Stacking the odds: Multiple sites for HSV-1 latency

Abstract

A hallmark of herpes simplex virus (HSV) infection is the establishment of latent virus in peripheral sensory ganglia of the latently infected host. We and others originally reported that the latency-associated transcript (LAT) is the only abundantly expressed viral gene in neurons within trigeminal ganglia (TG) of a latently infected host. Here, we investigated the possible contribution of various cells [i.e., B cells, dendritic cells (DCs), fibroblasts, glial cells, innate lymphoid cells (ILCs), macrophages, microglia, monocytes, natural killer cells, neurons, neutrophils, and T cells] isolated from TG of latently infected mice. Our results demonstrated that all of these cell types contain LAT, with DCs, neurons, and ILCs having the most LAT⁺ cells. These results suggest that HSV-1 can establish a quiescent/latent infection in a subset of nonneuronal cells, which enhances the chances that the virus will survive in its host.

Fig. 1.. Detection of LAT in the nonneuronal fraction of latently infected TG.
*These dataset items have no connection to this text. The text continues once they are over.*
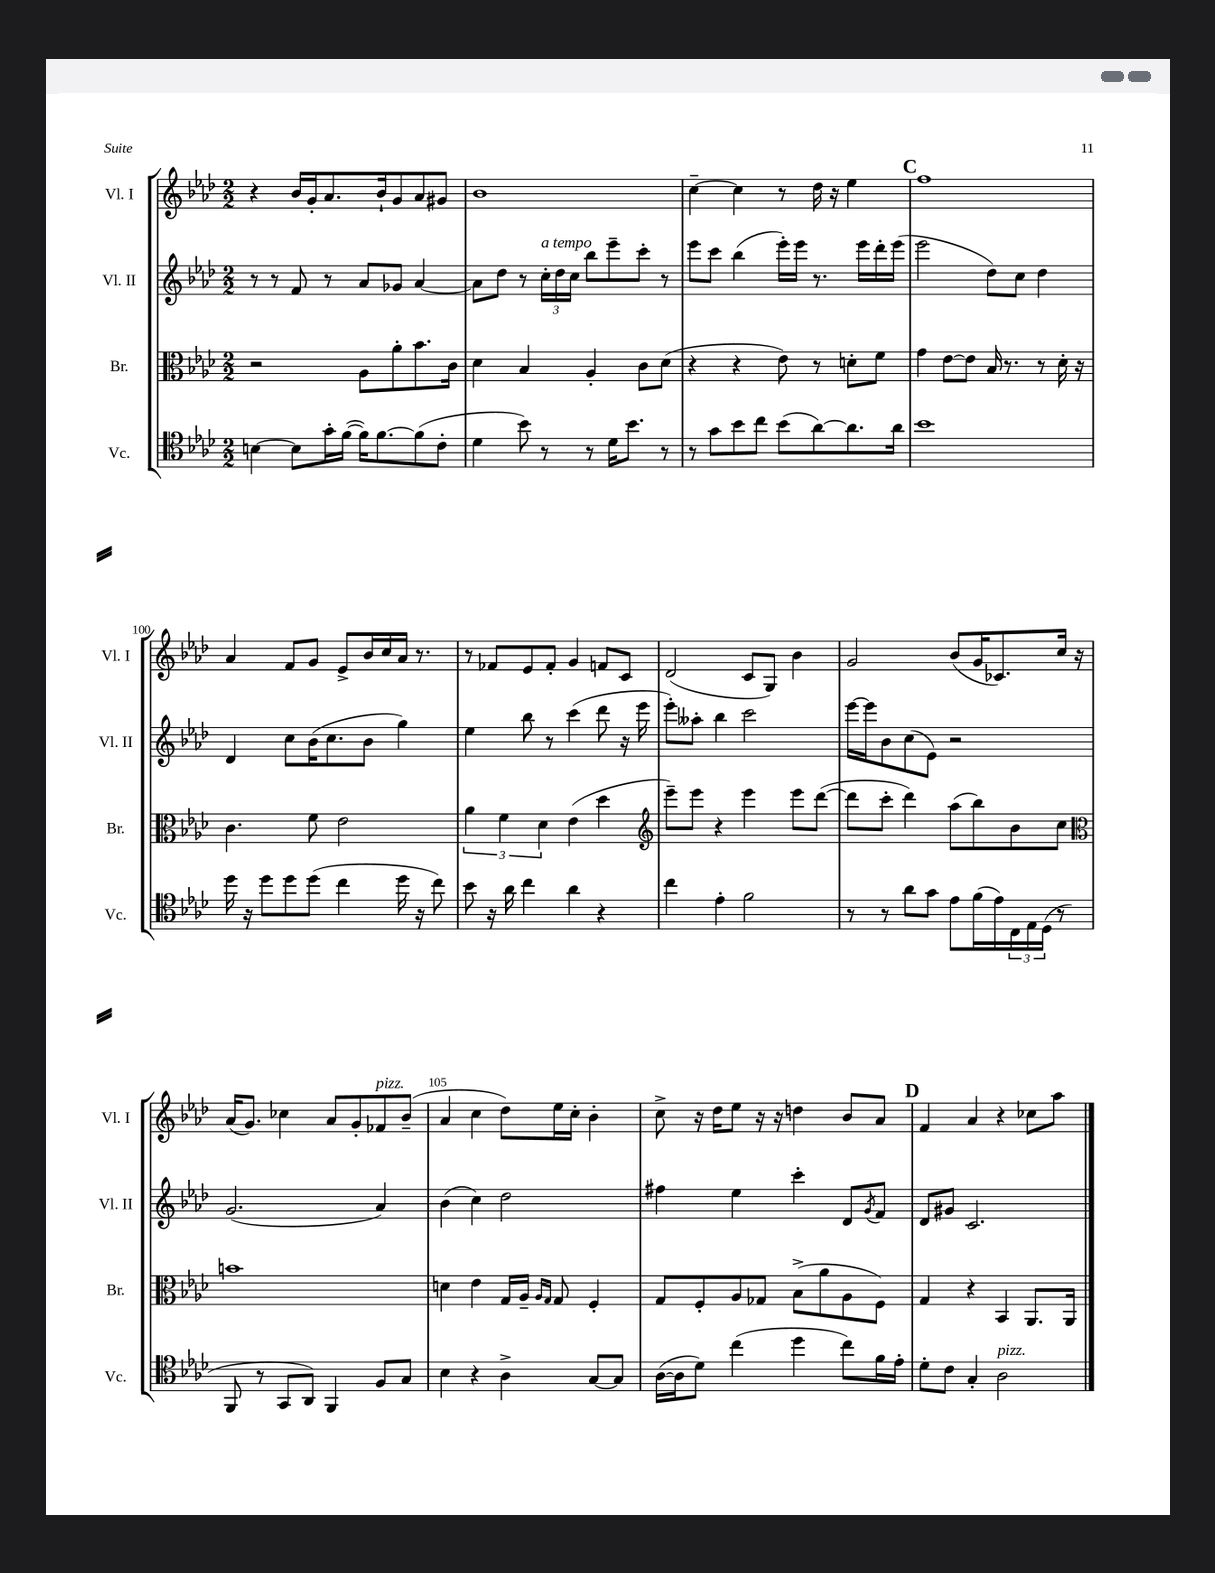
<<
\new StaffGroup <<
\new Staff = "s0" \with { instrumentName = "Vl. I" shortInstrumentName = "Vl. I" } {
    \clef treble \key aes \major \numericTimeSignature \time 2/2
    r4 bes'16 g'16-. aes'8. bes'16-! g'8 aes'8 gis'8 |
    bes'1 |
    c''4~-- c''4 r8 des''16 r16 ees''4 |
    \mark \markup { \bold "C" } f''1 |
    aes'4 f'8 g'8 ees'8-> bes'16 c''16 aes'16 r8. |
    r8 fes'8 ees'8 fes'8-. g'4 f'8 c'8 |
    des'2( c'8 g8) bes'4 |
    g'2 bes'8( g'16 ces'8.) c''16 r16 |
    aes'16( g'8.) ces''4 aes'8 g'8-. fes'8^\markup { \italic "pizz." } bes'8--( |
    aes'4 c''4 des''8) ees''16 c''16-. bes'4-. |
    c''8-> r16 des''16 ees''8 r16 r16 d''4 bes'8 aes'8 |
    \mark \markup { \bold "D" } f'4 aes'4 r4 ces''8 aes''8 \bar "|." |
}
\new Staff = "s1" \with { instrumentName = "Vl. II" shortInstrumentName = "Vl. II" } {
    \clef treble \key aes \major \numericTimeSignature \time 2/2
    r8 r8 f'8 r8 aes'8 ges'8 aes'4~ |
    aes'8 des''8 r8 \tuplet 3/2 { c''16-.^\markup { \italic "a tempo" } des''16 c''16 } bes''8 ees'''8-- c'''8-. r8 |
    ees'''8 c'''8 bes''4( ees'''16-.) ees'''16 r8. ees'''16 des'''16-. ees'''16( |
    \mark \markup { \bold "C" } ees'''2 des''8) c''8 des''4 |
    des'4 c''8 bes'16( c''8. bes'8 g''4) |
    ees''4 bes''8 r8 c'''4( des'''8 r16 ees'''16 |
    ees'''8-.) aeses''8-. bes''4 c'''2 |
    ees'''16~ ees'''16 bes'8 c''8( ees'8) r2 |
    g'2.( aes'4) |
    bes'4( c''4) des''2 |
    fis''4 ees''4 c'''4-. des'8 \acciaccatura { g'8 } f'8 |
    \mark \markup { \bold "D" } des'8 gis'8 c'2. \bar "|." |
}
\new Staff = "s2" \with { instrumentName = "Br." shortInstrumentName = "Br." } {
    \clef alto \key aes \major \numericTimeSignature \time 2/2
    r2 aes8 aes'8-. bes'8. c'16 |
    des'4 bes4 aes4-. c'8 des'8( |
    r4 r4 ees'8) r8 d'8-. f'8 |
    \mark \markup { \bold "C" } g'4 ees'8~ ees'8 bes16 r8. r8 des'16-. r16 |
    c'4. f'8 ees'2 |
    \tuplet 3/2 { aes'4 f'4 des'4 } ees'4( des''4 |
    \clef treble ees'''8--) ees'''8 r4 ees'''4 ees'''8 des'''8~( |
    des'''8 c'''8-. des'''4) aes''8( bes''8) bes'8 c''8 |
    \clef alto b'1 |
    d'4 ees'4 g16 aes16-- \grace { aes16 g16 } g8 f4-. |
    g8 f8-. aes8 ges8 bes8->( aes'8 aes8 f8) |
    \mark \markup { \bold "D" } g4 r4 bes,4 aes,8. aes,16 \bar "|." |
}
\new Staff = "s3" \with { instrumentName = "Vc." shortInstrumentName = "Vc." } {
    \clef tenor \key aes \major \numericTimeSignature \time 2/2
    b4~ b8 g'16-. f'16~( f'16) f'8.~ f'8( c'8-. |
    des'4 bes'8) r8 r8 des'16 bes'8. r8 |
    r8 g'8 bes'8 c''8 bes'8( aes'8~) aes'8. aes'16 |
    \mark \markup { \bold "C" } bes'1 |
    des''16 r16 des''8 des''8 des''8( c''4 des''16 r16 c''8) |
    bes'8 r16 aes'16 c''4 aes'4 r4 |
    c''4 ees'4-. f'2 |
    r8 r8 aes'8 g'8 ees'8 f'16( ees'16) \tuplet 3/2 { c16 ees16 des16( } r8 |
    f,8 r8 g,8 aes,8) f,4 f8 g8 |
    bes4 r4 aes4-> g8~ g8 |
    aes16~( aes16 des'8) c''4( des''4 c''8) f'16 ees'16-. |
    \mark \markup { \bold "D" } des'8-. c'8 g4-. aes2^\markup { \italic "pizz." } \bar "|." |
}
>>
>>
\layout { \context { \Score currentBarNumber = #96 \override BarNumber.break-visibility = ##(#f #t #t) barNumberVisibility = #(every-nth-bar-number-visible 5) } }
Wild-type (WT) mice were ocularly infected with 2 × 10⁵ PFU per eye of HSV-1 strain McKrae without corneal scarification. TG were harvested on day 35 PI. Four latently infected TG from two mice were pooled together and dissociated into a single-cell suspension by digesting with collagenase D. Neuronal and nonneuronal fractions were isolated using the Miltenyi Biotec neuron isolation kit, as described in the company protocol. Briefly, dissociated cells were stained with the antibody cocktail, mixed with magnetic beads, and neuronal and nonneuronal cells were collected. Total RNA was extracted from each fraction, and unfractionated RNA from individual TG was used as a control. LAT copy number was measured by qRT-PCR using a standard curve generated from pGEM5317, as we described previously (73). Glyceraldehyde-3-phosphate dehydrogenase (GAPDH) expression was used to normalize relative levels of LAT RNA expression. Each bar represents the mean LAT copy number/μg RNA ± SEM from 12 mice for nonneuronal RNA and neuronal RNA and from 12 mice for total TG RNA.

Fig. 2.. tSNE map of individual cell types from mouse TG.

Mice were infected with HSV-1 McKrae. TG were harvested 35 days PI, pooled together (30 TG), and dissociated to single cells. Dead cells were removed using a dead cell removal kit, and CD45⁺ immune cells were isolated as described in Materials and Methods. Purified cells were mixed back with the original single-cell suspension for single-cell sequencing. ImmGen reference was used to determine immune cell types, while multiple mouse single-cell sequence references were used to determine neurons.

Fig. 3.. Detection of LAT⁺ cells in TG of latently infected mice.

(A) Aggregated tSNE map of single-cell sequencing from uninfected (blue), infected (green), or LAT⁺ cells (red). As described in Fig. 2 legend, the aggregated cell separation map was created by Loupe to visualize LAT⁺ cells. Cells expressing LAT (expression level greater than 1) were marked as red. (B) Individual UMAP of each cell type containing LAT. Each cell type was divided into three groups according to infection status or LAT expression status (greater than 1). Red, infected and LAT⁺; green, infected and LAT⁻; and blue, uninfected and LAT⁻.

Fig. 4.. Percentage of LAT⁺ cells in different cell populations.

The percentage of LAT⁺ cells in different infected cell populations are shown. In addition, number of LAT⁺/total cells for CD4⁻CD8⁻ T cells, 3 of 372; CD4⁺ T cells, 13 of 737; CD8⁺ T cells, 17 of 1029; B cells, 5 of 408; DCs, 24 of 216; glial cells, 26 of 572; fibroblasts, 9 of 214; ILCs, 6 of 78; macrophages, 1 of 164; microglia, 5 of 196; monocytes, 17 of 345; NK cells, 5 of 337; neurons, 2 of 24; and neutrophils, 5 of 498.

Fig. 5.. LAT expression levels in different cell types.

Violin plots using Loupe software for single-cell sequencing analysis were used to measure LAT expression levels in LAT⁺ cells from each cell type.

Fig. 6.. Detection of gB and gD DNA in neuronal and nonneuronal fractions of latently infected TG.

WT mice were infected ocularly with HSV-1 McKrae as described in Fig. 1 legend. TG were isolated on day 35 PI, and eight TG from four mice were pooled and dissociated to single cells. Immune cells enriched by Percoll density gradient were stained with CD45, CD3, CD4, CD8, F4/80, and CD11c antibodies. CD4, CD8, F4/80, and CD11c populations were sorted, and genomic DNA from each population was purified. gB (A) and gD (B) copy numbers were measured by qPCR, and GAPDH was used as internal control. Experiments were repeated three times.